I assume from your problem statement that the memory required per process for either the parallel or vanilla jobs is larger than the default memory value of 8GB assigned per slot in the non-partitionable configuration (64GB total/8 processors per machine). Is this correct?


On 12/29/2010 09:19 AM, Michael Hanke wrote:

On Tue, Dec 28, 2010 at 09:01:25PM -0500, Michael Hanke wrote:
Looks like I am facing two problems: 1. The job is not successfully
scheduled in the first place and 2. schedd crashed.

Problem 1. was my fault (I had another START expression in a config.d
file that failed when TARGET.RequestCpus was undefined. Problem 2.
remains unsolved (but doesn't happen anymore when considering changes
described below).

So, although initially matched the job is gets rejected in the end.  I
cannot figure out what 'machine requirements' aren't satisfied.
Submitting the same job as vanilla work like charm. I suspect it has
something to do with the slot configuration (see below).

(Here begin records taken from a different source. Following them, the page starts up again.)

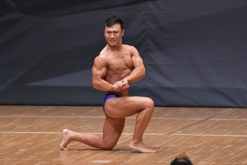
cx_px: 122
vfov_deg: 3.5
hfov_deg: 5.2
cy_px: 84
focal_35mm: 396
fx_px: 2716
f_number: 5.6
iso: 6400
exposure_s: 1/400
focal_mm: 250
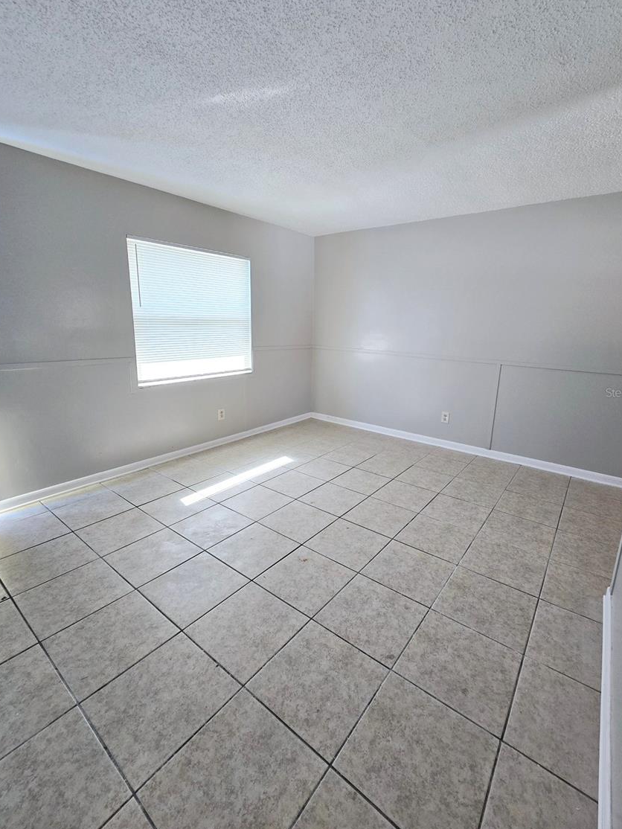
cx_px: 324
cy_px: 392
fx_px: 335
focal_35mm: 14
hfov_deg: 85.7
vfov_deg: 102.0
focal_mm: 2.2
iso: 100
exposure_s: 1/60.2
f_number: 2.2
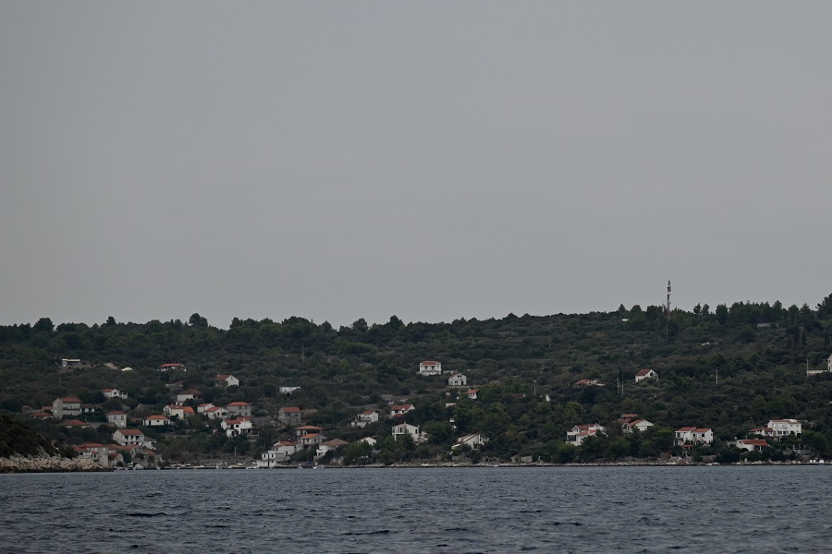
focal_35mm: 224
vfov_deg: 6.1
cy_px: 201
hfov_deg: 9.2
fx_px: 5176
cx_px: 521
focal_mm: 155
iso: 280
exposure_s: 1/1000
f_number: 4.8
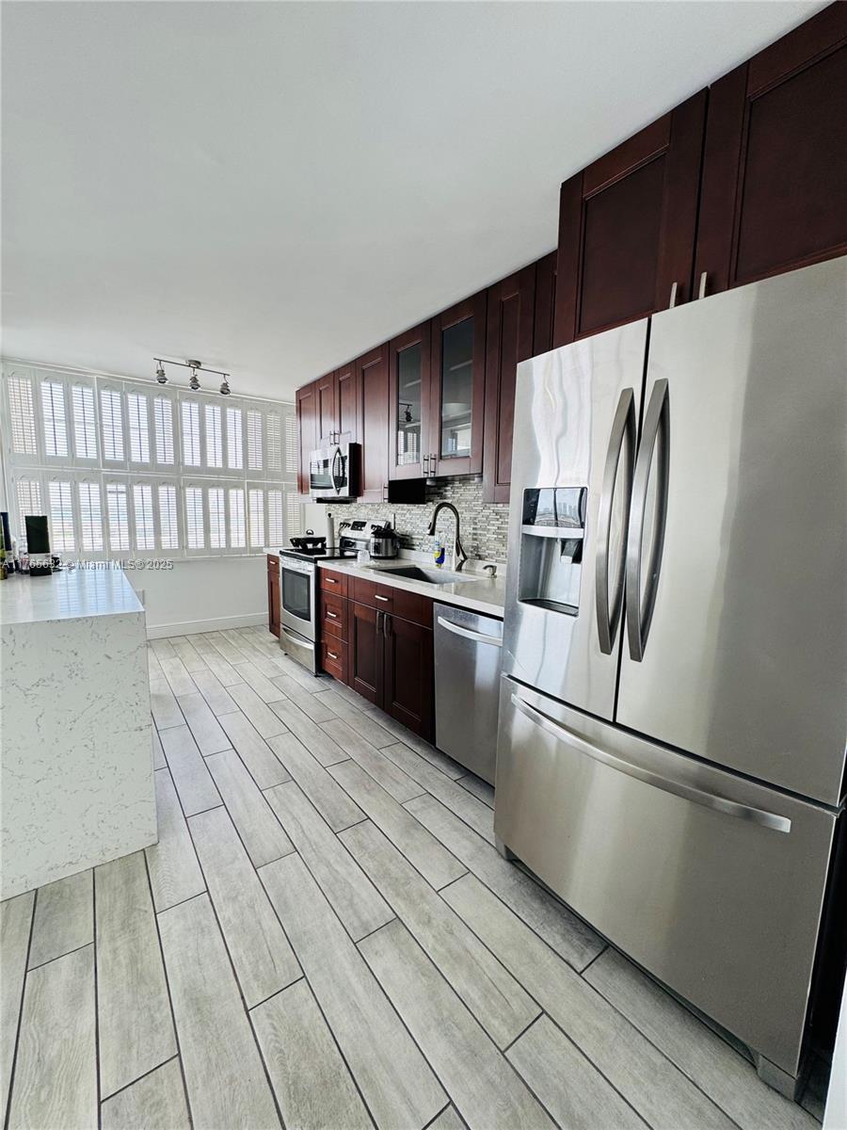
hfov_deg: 85.7
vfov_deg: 102.1
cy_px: 565
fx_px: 457
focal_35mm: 14
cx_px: 424
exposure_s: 1/99
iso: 64
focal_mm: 2.22
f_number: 2.2
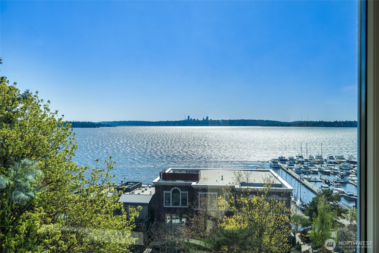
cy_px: 126
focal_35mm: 34
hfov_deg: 55.1
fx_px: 363
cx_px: 190
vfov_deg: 38.3
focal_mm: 34.5
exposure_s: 1/2000
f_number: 9
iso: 400
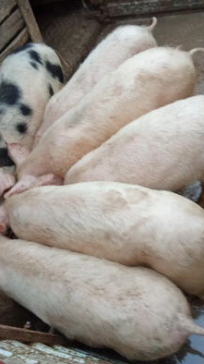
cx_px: 96
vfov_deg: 62.7
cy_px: 182
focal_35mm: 31
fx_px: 299
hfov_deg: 37.7
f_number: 2
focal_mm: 2.78
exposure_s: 1/33.3
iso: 125
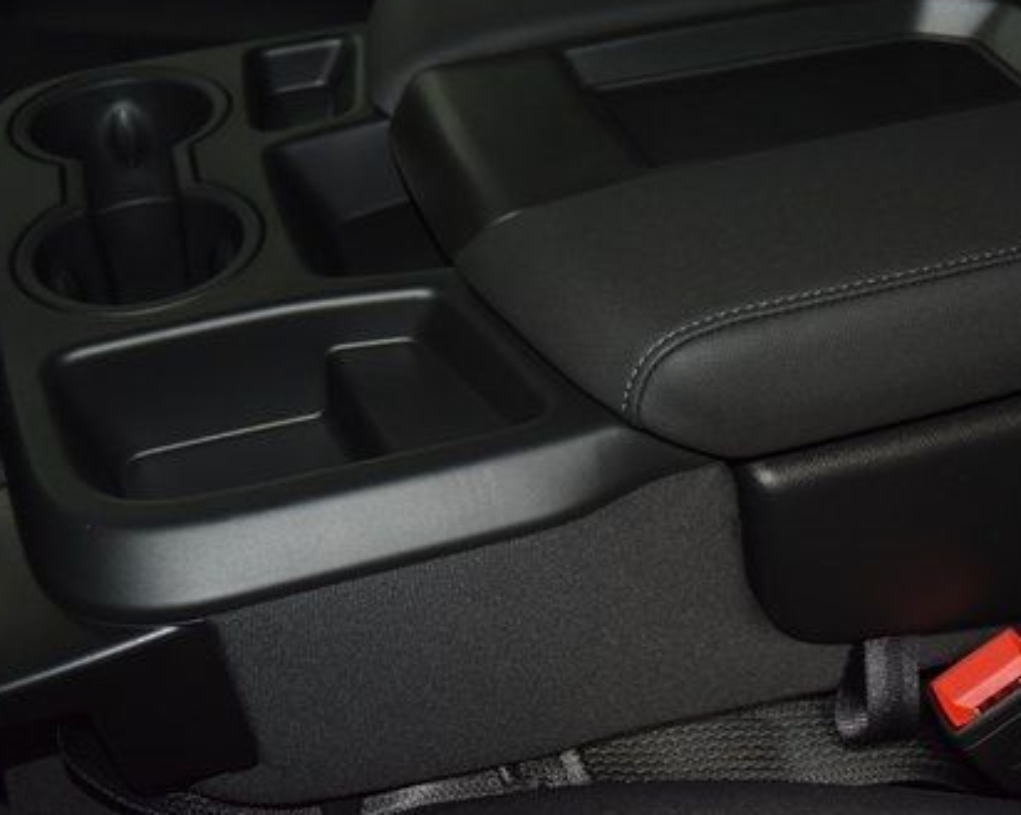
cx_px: 642
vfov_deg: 27.6
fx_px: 1653
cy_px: 301
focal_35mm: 55
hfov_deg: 34.1
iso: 1100
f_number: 3.8
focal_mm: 25
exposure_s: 1/125
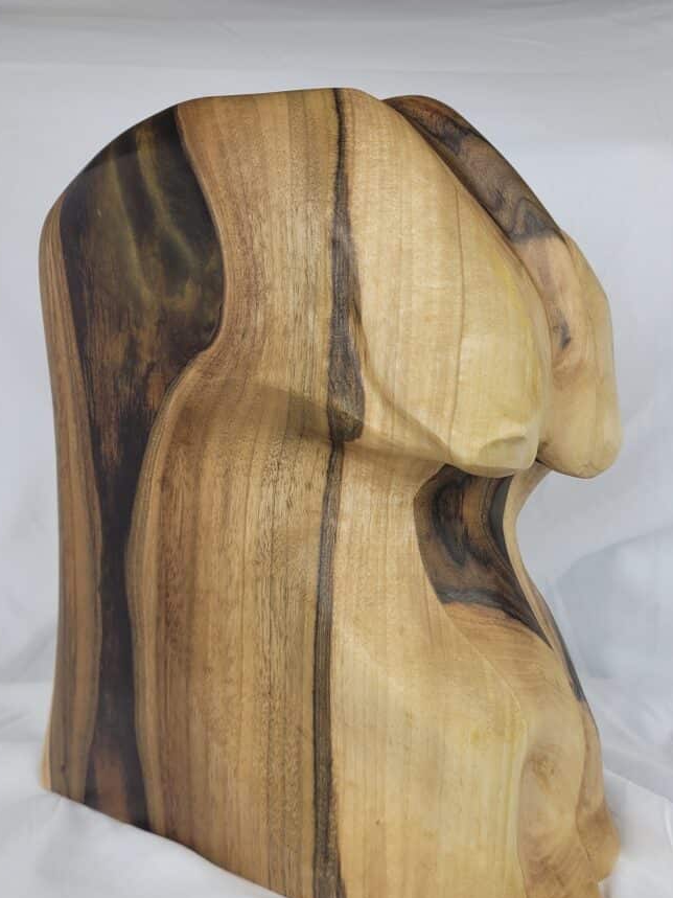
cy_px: 527
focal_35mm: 31
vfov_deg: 58.0
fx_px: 804
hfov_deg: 45.4
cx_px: 353
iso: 40
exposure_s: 1/147
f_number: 1.8
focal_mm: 5.4
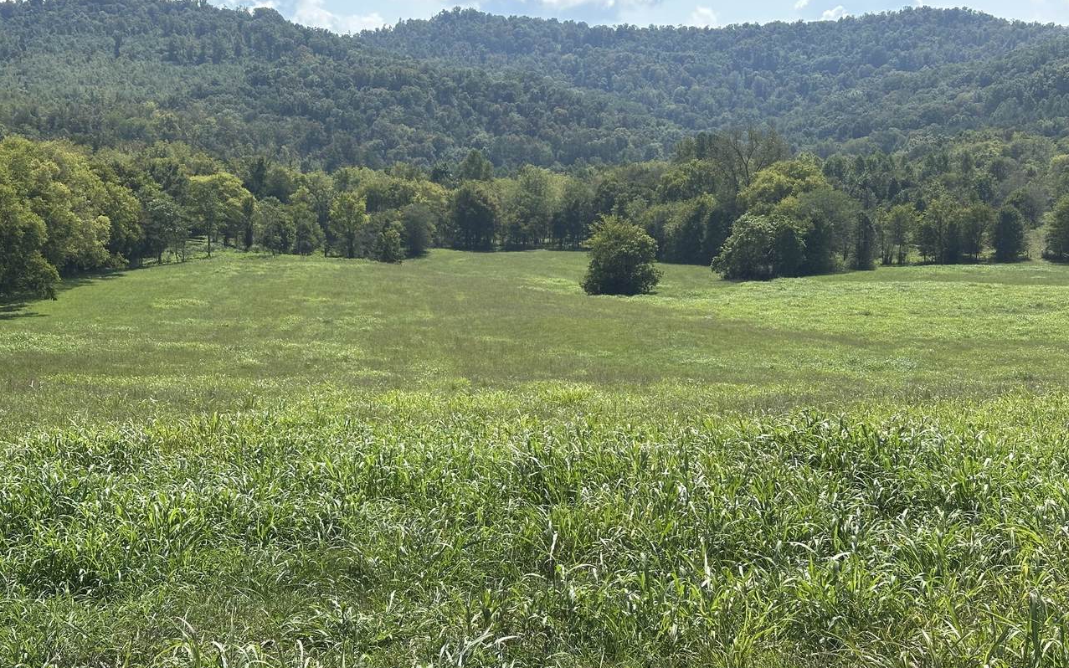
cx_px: 534
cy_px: 358
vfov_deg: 25.3
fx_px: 1486
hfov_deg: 39.6
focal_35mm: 51
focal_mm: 6.86
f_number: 1.78
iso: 64
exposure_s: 1/3155
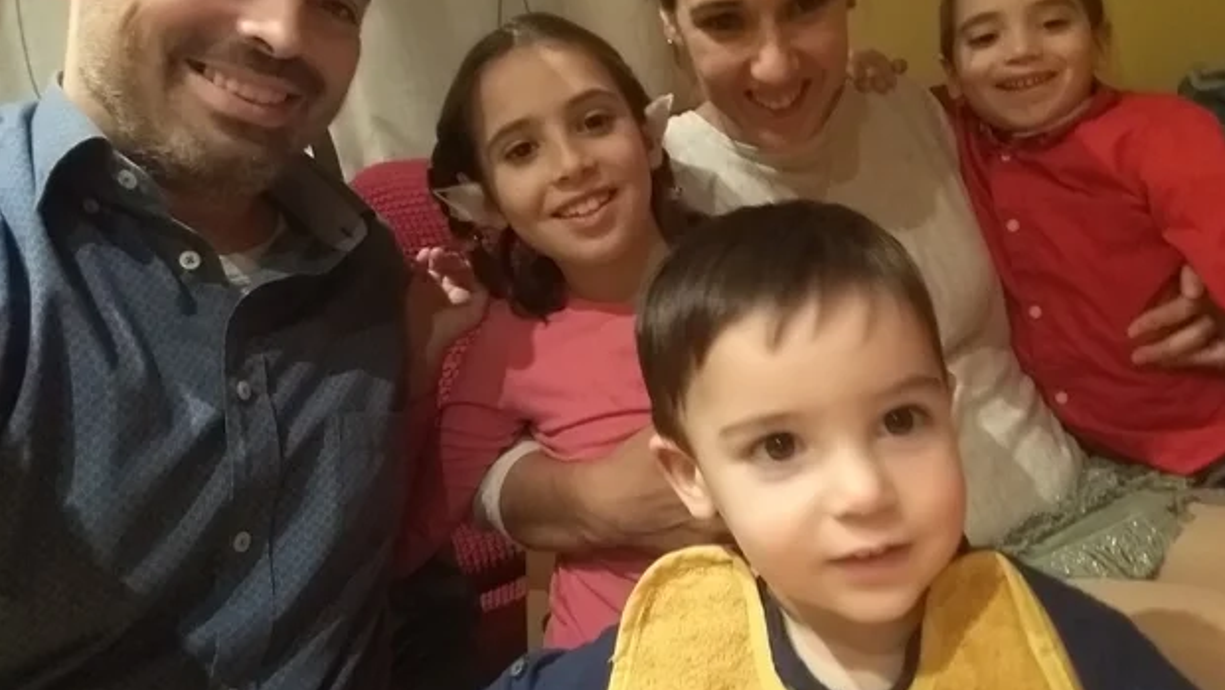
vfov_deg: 42.5
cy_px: 243
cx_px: 609
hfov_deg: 69.9
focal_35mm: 27
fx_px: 877
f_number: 1.9
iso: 200
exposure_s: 1/14
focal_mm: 1.95
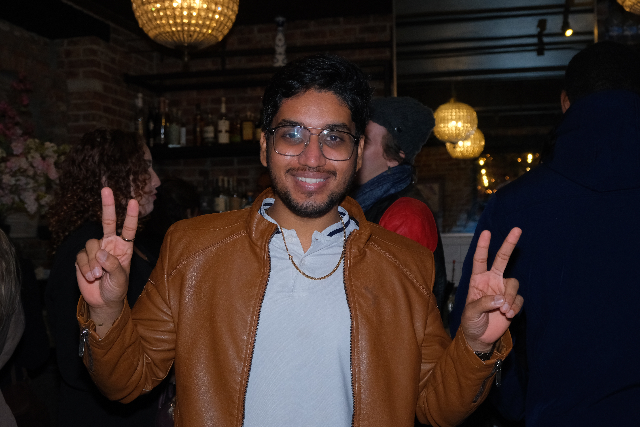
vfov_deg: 30.5
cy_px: 215
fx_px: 782
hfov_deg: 44.5
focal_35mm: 44
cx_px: 322
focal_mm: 28.9
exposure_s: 1/125
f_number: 4.5
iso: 2000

Looking further that doesn't seem to be entirely true. Indeed, if I
remove 'SLOT_TYPE_1_PARTITIONABLE = TRUE' from the node configuration.
My parallel jobs get scheduled and run fine. However, even with
partitionable slots they run IF the submit file doesn't specify
'RequestMemory' or 'RequestCpus'.

While 'RequestCpus' is probably not that useful for parallel job anyway,
I think 'RequestMemory' is essential for partitionable slots. What
happens with a 'RequestMemory' statement in the submit file is that the
dedicated scheduler claims slot (a partition) but doesn't honor the
requested memory size. When condor tries to run the job on the claimed
slot partition it fails, because the slot has insufficient memory.

Now I start to wonder: Maybe I'm trying to force a setup that isn't
optimal/supported/problematic? From reading the manual I got the
impression that partitionable slots are the most appropriate for our use
cases. We have machines with 8 CPUs and 64GB each. We need to run many
single CPU vanilla jobs, but also multi-threaded tools, as well as
MPI-like parallel jobs. The necessary amount of memory varies from
little to HUGE. All these machines are dedicated cluster nodes. Having a
single partitionable slot where resources can be allocated according to
a job's requirements looked like the most flexible.

Can anybody provide some advice on how to ensure peaceful co-existence
of vanilla and parallel jobs on the same machines -- given that it has
enough resources?

Thanks in advance,